Work task »
The answer must restate the listing word for word, without its images.
──────────────────────────────
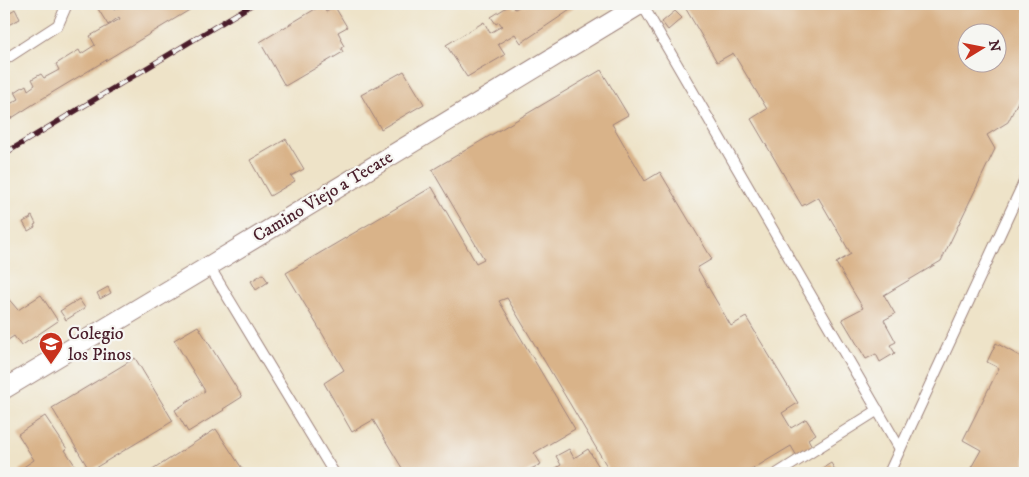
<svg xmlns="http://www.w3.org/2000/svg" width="1029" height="477" font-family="'IM FELL DW Pica',serif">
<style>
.building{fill:#d9b389;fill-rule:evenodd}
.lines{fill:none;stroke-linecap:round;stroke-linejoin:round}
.service-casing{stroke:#9c817a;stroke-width:12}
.minor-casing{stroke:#9c817a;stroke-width:21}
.service{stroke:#fff;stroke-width:10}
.minor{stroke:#fff;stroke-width:19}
.rail-casing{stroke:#4a1f2b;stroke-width:5.5}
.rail{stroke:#f6f6f2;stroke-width:4;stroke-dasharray:11;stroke-linecap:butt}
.labels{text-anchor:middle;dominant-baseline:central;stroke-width:4.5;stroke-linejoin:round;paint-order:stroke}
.street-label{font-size:18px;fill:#4a1f2b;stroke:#f6f6f2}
.poi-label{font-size:18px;fill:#4a1f2b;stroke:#f6f6f2;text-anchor:start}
</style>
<rect width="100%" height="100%" fill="#f6f6f2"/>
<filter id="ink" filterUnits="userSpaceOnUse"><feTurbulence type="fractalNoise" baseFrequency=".02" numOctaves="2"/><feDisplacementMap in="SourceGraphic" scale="10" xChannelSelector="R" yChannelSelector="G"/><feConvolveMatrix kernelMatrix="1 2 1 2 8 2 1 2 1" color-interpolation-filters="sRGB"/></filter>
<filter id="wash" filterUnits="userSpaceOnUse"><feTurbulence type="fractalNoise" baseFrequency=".0096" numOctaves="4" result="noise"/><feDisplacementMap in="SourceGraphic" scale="20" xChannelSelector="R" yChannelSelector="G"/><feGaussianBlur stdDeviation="1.12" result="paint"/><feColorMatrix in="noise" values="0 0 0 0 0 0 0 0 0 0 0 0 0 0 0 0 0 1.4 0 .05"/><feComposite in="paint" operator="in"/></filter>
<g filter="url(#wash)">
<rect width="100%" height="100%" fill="#eee3c8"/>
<g id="blocks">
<!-- building -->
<g class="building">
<polygon points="95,4 110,4 114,10 124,4 153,4 156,9 164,4 188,4 191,9 40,100 4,123 4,94 10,104 19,99 15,92 26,85 28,90 35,85 32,79 41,74 44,78 59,70 56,64 79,50 81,54 95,45 90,36 120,19 119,17 108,25"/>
<polygon points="512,4 515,9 524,4 579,4 521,43 515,34 498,44 505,55 467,77 446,45 484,22 490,33 502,26 499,22 496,24 491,17"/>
<path d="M683 4H1025V87L1008 122 987 135 995 149 941 261 884 295 895 314 884 320 896 342 890 345 895 353 880 362 876 354 866 359 842 319 863 308 836 263 851 254 818 197 802 206 751 119 767 109 733 53 717 62ZM966 32H996V62H966Z"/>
<polygon points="322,5 326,12 335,7 347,27 338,32 341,38 340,39 344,46 341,48 343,52 285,86 260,42"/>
<polygon points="15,9 20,19 6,26 4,23 4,16"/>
<polygon points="675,11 682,18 668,30 662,22"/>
<polygon points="601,70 628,115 612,124 645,181 660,172 712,259 697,268 731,326 746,317 798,403 782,413 791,428 806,419 816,434 808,439 813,448 798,458 791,446 746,473 611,473 507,298 499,301 575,429 534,453 541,464 523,473 405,473 373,420 352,432 324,383 344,370 286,273 432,187 476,263 484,259 432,170"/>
<polygon points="404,71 424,104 381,129 361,95"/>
<polygon points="286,139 304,169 291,176 295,181 270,196 250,160"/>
<polygon points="32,216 36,224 34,225 35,227 28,231 23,222 31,218 30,217"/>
<polygon points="263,274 268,282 256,290 251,281"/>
<polygon points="108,287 111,293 100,299 97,293"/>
<polygon points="41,295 58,321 21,346 14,336 5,342 4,340 4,326 6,325 4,322 4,298 6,296 18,310"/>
<polygon points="79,299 85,308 66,320 60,311"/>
<polygon points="198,326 242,397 223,409 224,410 188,432 175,410 205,391 174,340"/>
<polygon points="996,343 1025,359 1025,473 968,473 981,450 963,440 999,368 987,362"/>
<polygon points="135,358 173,421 90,471 52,408"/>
<polygon points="45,416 67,449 65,450 80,473 21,473 19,470 34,460 18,434"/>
<polygon points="216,429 245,473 148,473 197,441"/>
<polygon points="569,449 574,458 588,449 603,473 548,473 561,465 556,456"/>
<polygon points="831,463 837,473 815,473"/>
</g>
</g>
</g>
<g filter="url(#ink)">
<use href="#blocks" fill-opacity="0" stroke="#9c817a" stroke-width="1"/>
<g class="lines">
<defs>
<g id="service">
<polyline points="642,4 900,449"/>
<polyline points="4,60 58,25 67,4"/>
<polyline points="209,266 334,473"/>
<polyline points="778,473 878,410"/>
<polyline points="889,473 1025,180"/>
</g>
<polyline id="minor" points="4,389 209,266 641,4"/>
</defs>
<!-- service casing -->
<use href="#service" class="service-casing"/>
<!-- minor casing -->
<use href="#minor" class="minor-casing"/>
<!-- service -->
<use href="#service" class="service"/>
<!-- minor -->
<use href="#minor" class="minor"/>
<defs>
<polyline id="rail" points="4,154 253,4"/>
</defs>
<!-- rail casing -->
<use href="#rail" class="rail-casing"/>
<!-- rail -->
<use href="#rail" class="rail"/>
</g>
</g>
<!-- icons -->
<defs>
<symbol id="school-pin" viewBox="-11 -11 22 30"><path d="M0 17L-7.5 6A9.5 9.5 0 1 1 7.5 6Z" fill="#c8321e" stroke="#f6f6f2"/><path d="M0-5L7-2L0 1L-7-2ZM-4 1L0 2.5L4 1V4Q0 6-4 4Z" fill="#fff"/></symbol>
</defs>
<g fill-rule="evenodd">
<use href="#school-pin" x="37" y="330" width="28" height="38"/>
</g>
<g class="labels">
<!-- street labels -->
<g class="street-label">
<text transform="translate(323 197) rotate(-31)">Camino Viejo a Tecate</text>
</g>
<!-- poi labels -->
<g class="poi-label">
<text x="68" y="334">Colegio<tspan x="68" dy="21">los Pinos</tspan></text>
</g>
</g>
<!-- margin -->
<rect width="1029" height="477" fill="none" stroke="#f6f6f2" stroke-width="20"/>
<!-- north arrow -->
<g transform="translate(982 48) rotate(80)"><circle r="24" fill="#f6f6f2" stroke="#b1a0a2"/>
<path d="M0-4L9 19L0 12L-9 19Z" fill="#c8321e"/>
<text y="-8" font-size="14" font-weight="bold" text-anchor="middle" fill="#4a1f2b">N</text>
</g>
</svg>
──────────────────────────────
Task response »
<svg xmlns="http://www.w3.org/2000/svg" width="1029" height="477" font-family="'IM FELL DW Pica',serif">
<style>
.building{fill:#d9b389;fill-rule:evenodd}
.lines{fill:none;stroke-linecap:round;stroke-linejoin:round}
.service-casing{stroke:#9c817a;stroke-width:12}
.minor-casing{stroke:#9c817a;stroke-width:21}
.service{stroke:#fff;stroke-width:10}
.minor{stroke:#fff;stroke-width:19}
.rail-casing{stroke:#4a1f2b;stroke-width:5.5}
.rail{stroke:#f6f6f2;stroke-width:4;stroke-dasharray:11;stroke-linecap:butt}
.labels{text-anchor:middle;dominant-baseline:central;stroke-width:4.5;stroke-linejoin:round;paint-order:stroke}
.street-label{font-size:18px;fill:#4a1f2b;stroke:#f6f6f2}
.poi-label{font-size:18px;fill:#4a1f2b;stroke:#f6f6f2;text-anchor:start}
</style>
<rect width="100%" height="100%" fill="#f6f6f2"/>
<filter id="ink" filterUnits="userSpaceOnUse"><feTurbulence type="fractalNoise" baseFrequency=".02" numOctaves="2"/><feDisplacementMap in="SourceGraphic" scale="10" xChannelSelector="R" yChannelSelector="G"/><feConvolveMatrix kernelMatrix="1 2 1 2 8 2 1 2 1" color-interpolation-filters="sRGB"/></filter>
<filter id="wash" filterUnits="userSpaceOnUse"><feTurbulence type="fractalNoise" baseFrequency=".0096" numOctaves="4" result="noise"/><feDisplacementMap in="SourceGraphic" scale="20" xChannelSelector="R" yChannelSelector="G"/><feGaussianBlur stdDeviation="1.12" result="paint"/><feColorMatrix in="noise" values="0 0 0 0 0 0 0 0 0 0 0 0 0 0 0 0 0 1.4 0 .05"/><feComposite in="paint" operator="in"/></filter>
<g filter="url(#wash)">
<rect width="100%" height="100%" fill="#eee3c8"/>
<g id="blocks">
<!-- building -->
<g class="building">
<polygon points="95,4 110,4 114,10 124,4 153,4 156,9 164,4 188,4 191,9 40,100 4,123 4,94 10,104 19,99 15,92 26,85 28,90 35,85 32,79 41,74 44,78 59,70 56,64 79,50 81,54 95,45 90,36 120,19 119,17 108,25"/>
<polygon points="512,4 515,9 524,4 579,4 521,43 515,34 498,44 505,55 467,77 446,45 484,22 490,33 502,26 499,22 496,24 491,17"/>
<path d="M683 4H1025V87L1008 122 987 135 995 149 941 261 884 295 895 314 884 320 896 342 890 345 895 353 880 362 876 354 866 359 842 319 863 308 836 263 851 254 818 197 802 206 751 119 767 109 733 53 717 62ZM966 32H996V62H966Z"/>
<polygon points="322,5 326,12 335,7 347,27 338,32 341,38 340,39 344,46 341,48 343,52 285,86 260,42"/>
<polygon points="15,9 20,19 6,26 4,23 4,16"/>
<polygon points="675,11 682,18 668,30 662,22"/>
<polygon points="601,70 628,115 612,124 645,181 660,172 712,259 697,268 731,326 746,317 798,403 782,413 791,428 806,419 816,434 808,439 813,448 798,458 791,446 746,473 611,473 507,298 499,301 575,429 534,453 541,464 523,473 405,473 373,420 352,432 324,383 344,370 286,273 432,187 476,263 484,259 432,170"/>
<polygon points="404,71 424,104 381,129 361,95"/>
<polygon points="286,139 304,169 291,176 295,181 270,196 250,160"/>
<polygon points="32,216 36,224 34,225 35,227 28,231 23,222 31,218 30,217"/>
<polygon points="263,274 268,282 256,290 251,281"/>
<polygon points="108,287 111,293 100,299 97,293"/>
<polygon points="41,295 58,321 21,346 14,336 5,342 4,340 4,326 6,325 4,322 4,298 6,296 18,310"/>
<polygon points="79,299 85,308 66,320 60,311"/>
<polygon points="198,326 242,397 223,409 224,410 188,432 175,410 205,391 174,340"/>
<polygon points="996,343 1025,359 1025,473 968,473 981,450 963,440 999,368 987,362"/>
<polygon points="135,358 173,421 90,471 52,408"/>
<polygon points="45,416 67,449 65,450 80,473 21,473 19,470 34,460 18,434"/>
<polygon points="216,429 245,473 148,473 197,441"/>
<polygon points="569,449 574,458 588,449 603,473 548,473 561,465 556,456"/>
<polygon points="831,463 837,473 815,473"/>
</g>
</g>
</g>
<g filter="url(#ink)">
<use href="#blocks" fill-opacity="0" stroke="#9c817a" stroke-width="1"/>
<g class="lines">
<defs>
<g id="service">
<polyline points="642,4 900,449"/>
<polyline points="4,60 58,25 67,4"/>
<polyline points="209,266 334,473"/>
<polyline points="778,473 878,410"/>
<polyline points="889,473 1025,180"/>
</g>
<polyline id="minor" points="4,389 209,266 641,4"/>
</defs>
<!-- service casing -->
<use href="#service" class="service-casing"/>
<!-- minor casing -->
<use href="#minor" class="minor-casing"/>
<!-- service -->
<use href="#service" class="service"/>
<!-- minor -->
<use href="#minor" class="minor"/>
<defs>
<polyline id="rail" points="4,154 253,4"/>
</defs>
<!-- rail casing -->
<use href="#rail" class="rail-casing"/>
<!-- rail -->
<use href="#rail" class="rail"/>
</g>
</g>
<!-- icons -->
<defs>
<symbol id="school-pin" viewBox="-11 -11 22 30"><path d="M0 17L-7.5 6A9.5 9.5 0 1 1 7.5 6Z" fill="#c8321e" stroke="#f6f6f2"/><path d="M0-5L7-2L0 1L-7-2ZM-4 1L0 2.5L4 1V4Q0 6-4 4Z" fill="#fff"/></symbol>
</defs>
<g fill-rule="evenodd">
<use href="#school-pin" x="37" y="330" width="28" height="38"/>
</g>
<g class="labels">
<!-- street labels -->
<g class="street-label">
<text transform="translate(323 197) rotate(-31)">Camino Viejo a Tecate</text>
</g>
<!-- poi labels -->
<g class="poi-label">
<text x="68" y="334">Colegio<tspan x="68" dy="21">los Pinos</tspan></text>
</g>
</g>
<!-- margin -->
<rect width="1029" height="477" fill="none" stroke="#f6f6f2" stroke-width="20"/>
<!-- north arrow -->
<g transform="translate(982 48) rotate(80)"><circle r="24" fill="#f6f6f2" stroke="#b1a0a2"/>
<path d="M0-4L9 19L0 12L-9 19Z" fill="#c8321e"/>
<text y="-8" font-size="14" font-weight="bold" text-anchor="middle" fill="#4a1f2b">N</text>
</g>
</svg>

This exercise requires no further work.